What you are asked to do -> Taking the line that contains "Hilfe & Kontakt" as the starting point, give again exactly every line up to and including the last line of the records below.

BEGIN Information shown

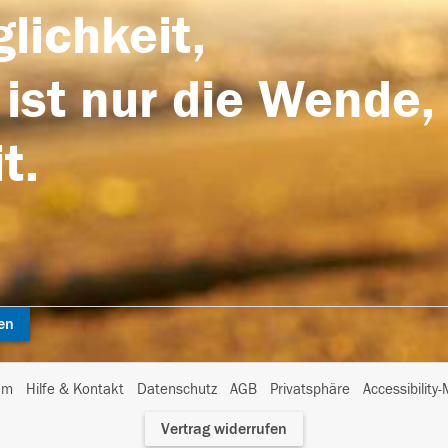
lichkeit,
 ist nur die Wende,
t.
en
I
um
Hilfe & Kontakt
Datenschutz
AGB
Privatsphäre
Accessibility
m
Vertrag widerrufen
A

END Information shown

Exercise answer ->
Hilfe & Kontakt
Datenschutz
AGB
Privatsphäre
Accessibility
m
Vertrag widerrufen
A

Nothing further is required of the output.